6月26日:帰路の5分と無策プロポーズ


辺川家は共働きで僕は基本的に家で仕事をしているから妻が職場から帰ってくる時には駅まで迎えに行く。自宅から駅までは徒歩で5分ほどの距離しかないのだけどそれでも迎えに行く。迎えに行った帰り道ではその日職場であった出来事や野球の試合結果なんかついて話すことが多い。復路ももちろん徒歩5分ほどしかないのだけどこの約5分ほどがけっこう僕らが大切にしている時間だったりする。
 
今日の妻は同じフロアで働くお兄さんがプロポーズに成功した話をずっと聞いていたのだそう。なんでもなかなか入念に準備した上でのプロポーズっだったのだとか。僕らのプロポーズといえばもう4年も前で、フラッと立ち寄った商業施設のアクセサリー屋さんで半ば衝動買いのように婚約指輪を購入し、その後入った水族館のペンギン水槽の前で結婚してと言ったのだ。
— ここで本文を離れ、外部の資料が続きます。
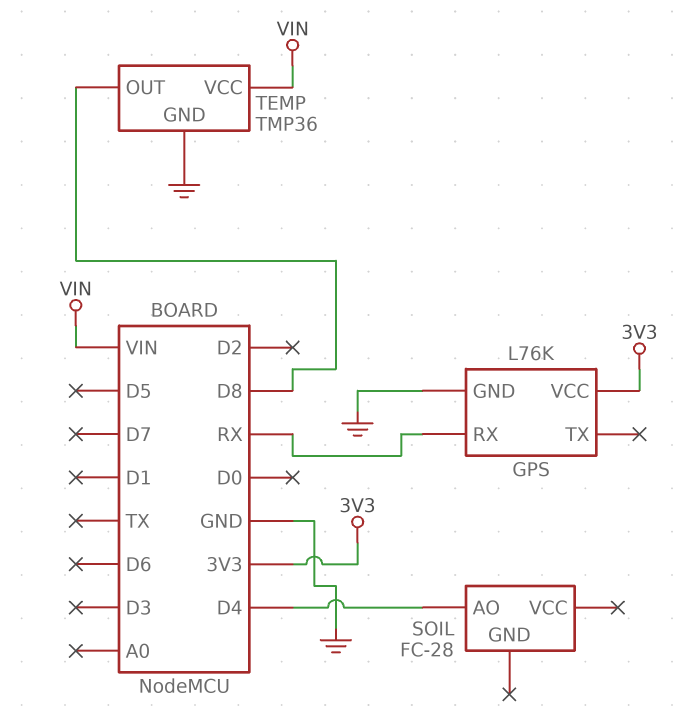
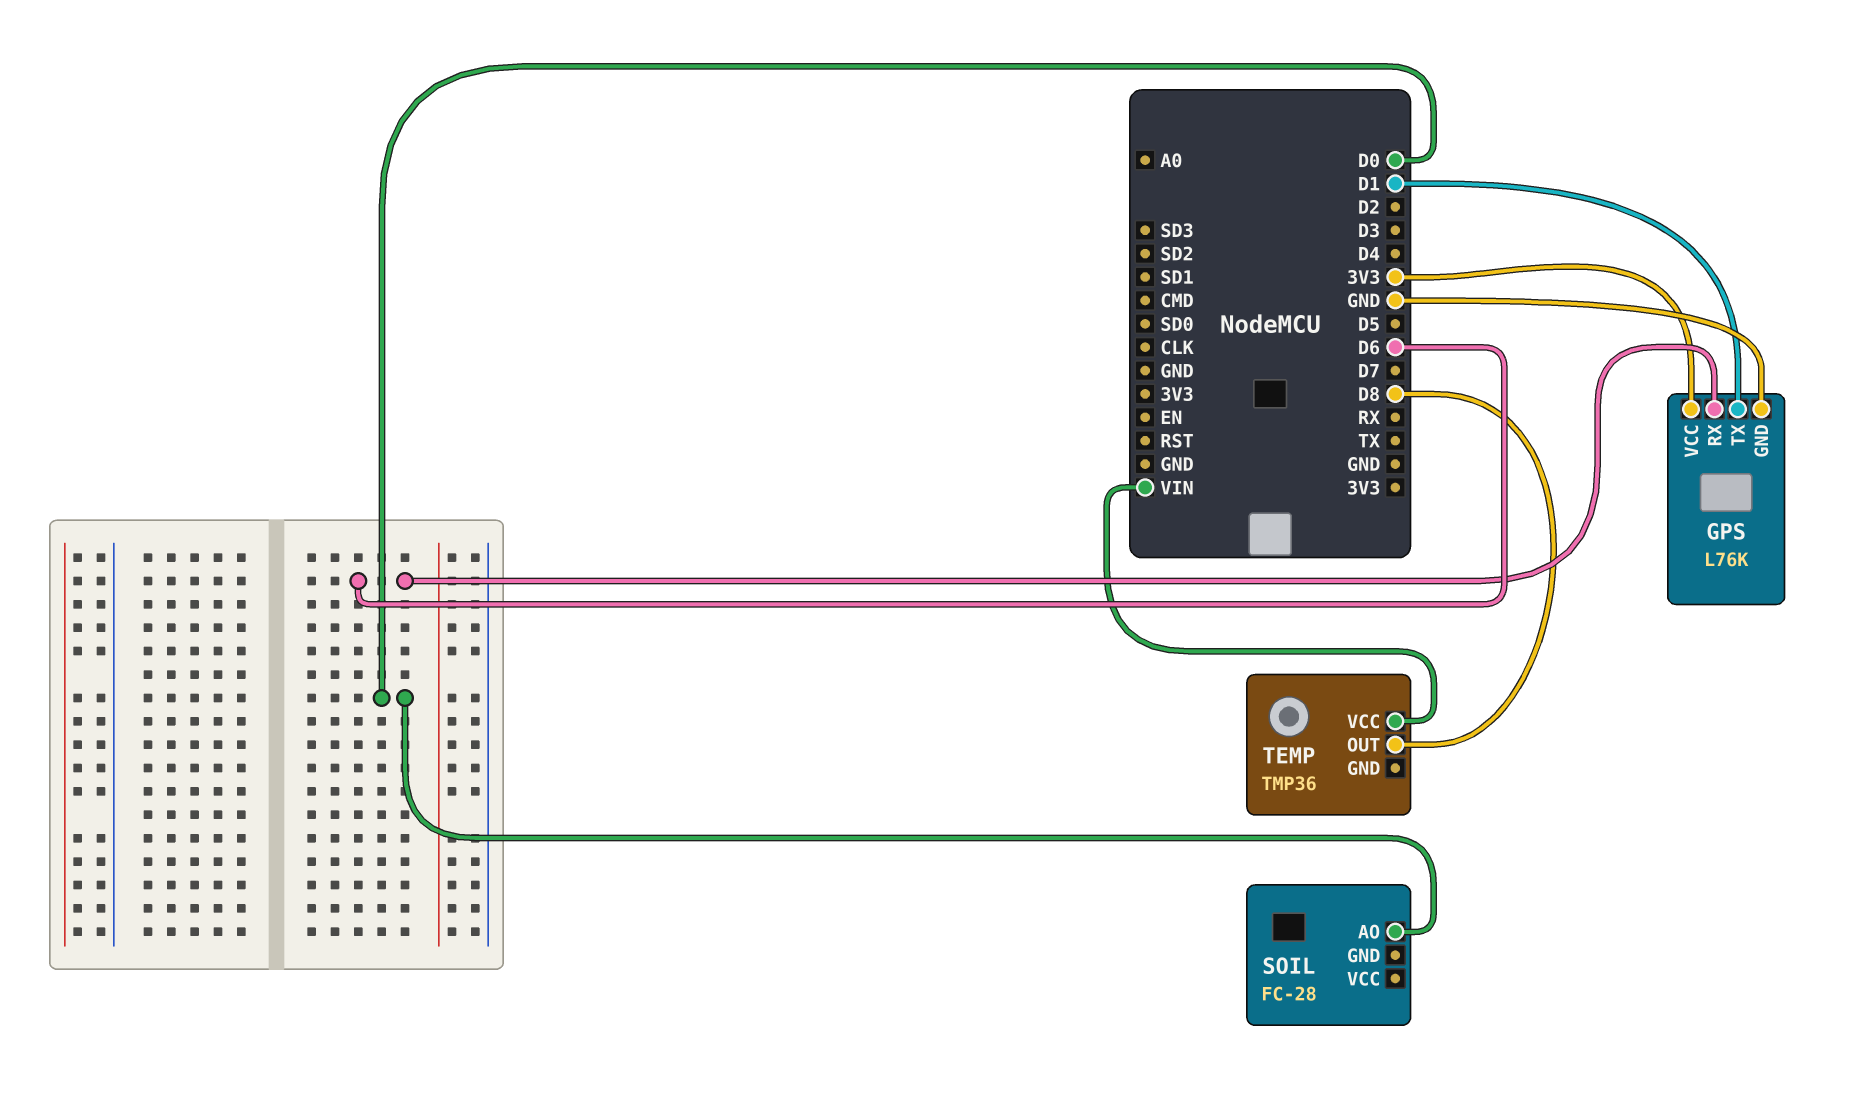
GPS pin RX: RX -> D6
GPS pin TX: none -> D1
SOIL pin AO: D4 -> D0
TEMP pin GND: GND -> none

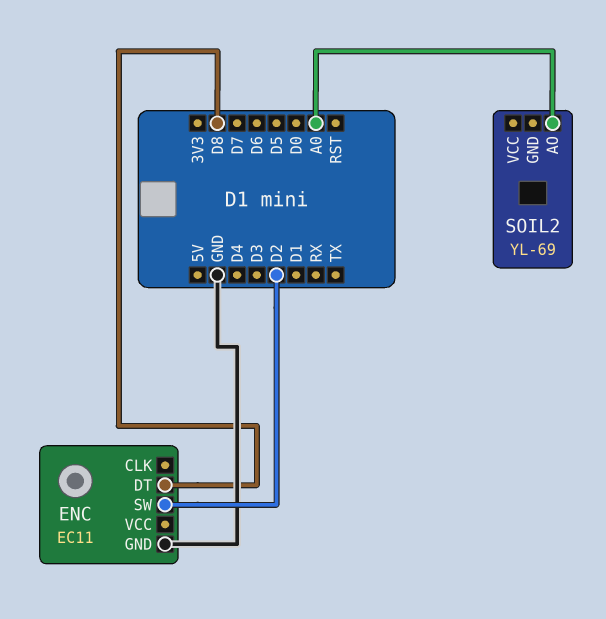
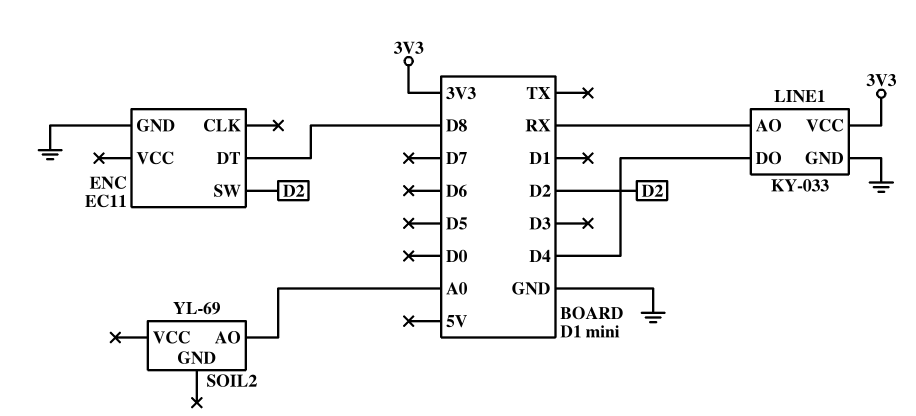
LINE1: none -> KY-033
LINE1 pin AO: none -> RX
LINE1 pin DO: none -> D4
LINE1 pin GND: none -> GND
LINE1 pin VCC: none -> 3V3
既に2年近く同棲していたし結婚することは既定路線だったけれど、それにしたって準備もへったくれもなく行き当たりばったりというか流れと勢いで告げたようなプロポーズになった。その日はちょうどペンギン水槽でプロジェクションマッピングのイベントをやっておりオーロラのようですごく綺麗だった。